A SCANDAL in which health workers at Lusaka’s Levy Mwanawasa Hospital are alleged to be selling blood to desperate patients has been exposed.
And relatives of a patient who died and were made to pay K400 for two units of blood are up in arms against the hospital management.
Hospital Medical Superintendent Dr John Kachimba regretted the incident and has since instituted investigations to establish the truth.
Dr Kachimba described the incident as unfortunate, adding that it was immoral for anyone at the institution to take advantage of a desperate situation as blood received from donors was free.
“We don’t sell blood at this institution, we receive this blood from donors and we give it free of charge to patients. We are not aware that such a thing is happening here.
“Of course there are shortages of blood and these shortages are experienced more when schools are closed. The situation gets much better when schools reopen. We will institute investigations to ensure that this unscrupulous habit is put to an end,’’ said Dr Kachimba.

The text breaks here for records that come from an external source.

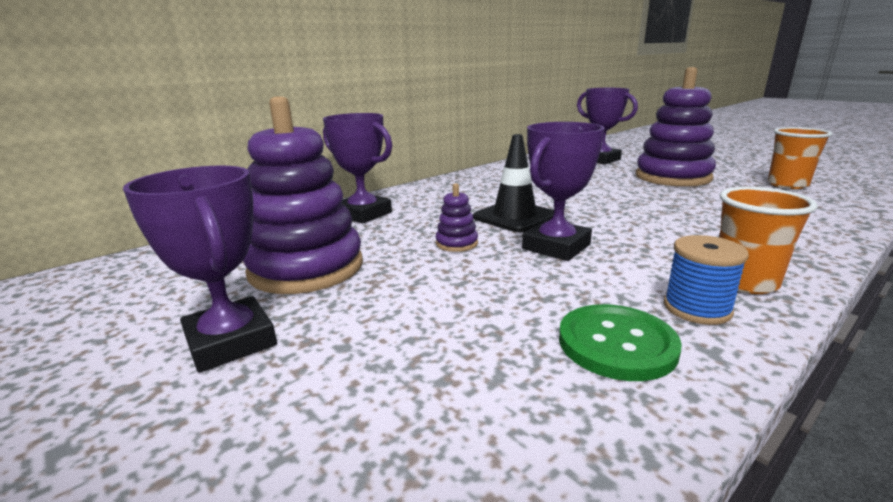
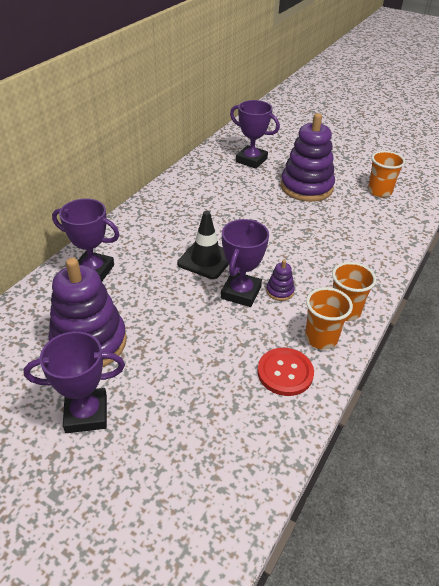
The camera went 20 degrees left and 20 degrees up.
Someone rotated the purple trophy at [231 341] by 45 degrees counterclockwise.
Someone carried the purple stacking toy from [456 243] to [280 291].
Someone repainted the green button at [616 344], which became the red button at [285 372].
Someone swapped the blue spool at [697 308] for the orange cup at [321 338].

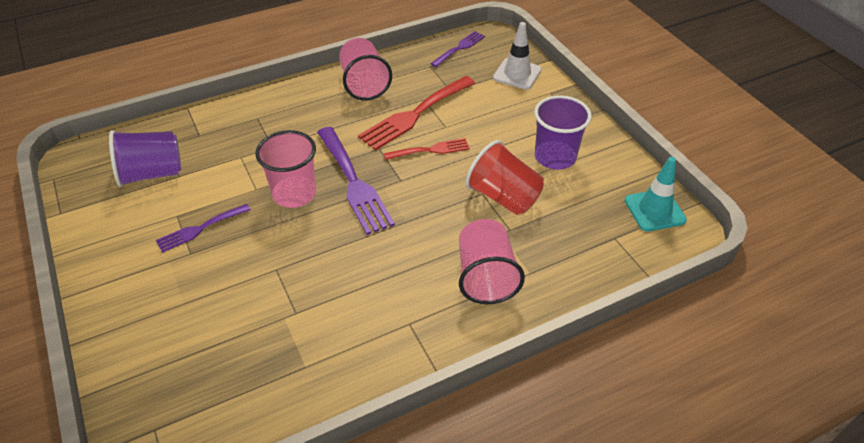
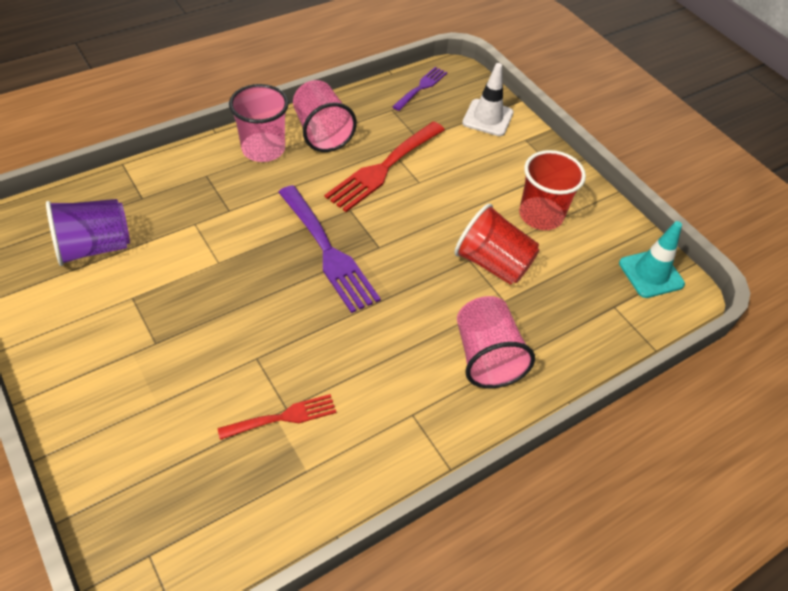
The camera went 10 degrees left and 5 degrees up.
Someone took away the purple fork at [200 229].
Someone carried the pink cup from [294 194] to [263 149].
Someone carried the red fork from [430 150] to [283 417].
Someone repainted the purple cup at [555 157], which became the red cup at [541 215].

The patient, Kanu Muchindu, 23, was admitted on January 23 and his condition required urgent blood transfusion.
The blood bank staff notified the relatives that there was no blood available at the blood bank.
However, a few minutes later another person gave the relatives a tip-off that the hospital would provide the blood with a bribe and advised them to go back to the blood bank where indeed a member of staff demanded K500 for the required quantity of blood.
The mother of the deceased Ms Daisy Muchindu explained that the officers at the blood bank refused to give her son blood on credit and insisted on being paid cash first before they could administer the blood.
“My son was admitted on the 23rd of January and the same day the doctors ordered a blood transfusion, regrettably the staff at the blood bank informed us that there was no blood available.
“But while we were pondering the next move a person approached us and advised us to return to the blood bank as he was aware that the blood was available and the staff just needed a bribe to release it. “To us it was not a matter of a bribe but to save a desperate situation, my son’s life was important. The K500 they requested for was not available and we suggested that they supply the commodity and we would pay afterwards but they refused saying they wanted to be paid first,” narrated Ms Muchimba. She then produced K400 and pleaded with the staff to accept the K400 for the sake of saving life and the money was accepted and immediately the blood was given to the patient. A further two units of blood was required of which the staff from the blood bank demanded for another payment which Ms Muchindu was unable to pay. The blood was not released and the patient died later. Dr Kachimba has said punitive action would be taken against any staff indulging in such illicit activities.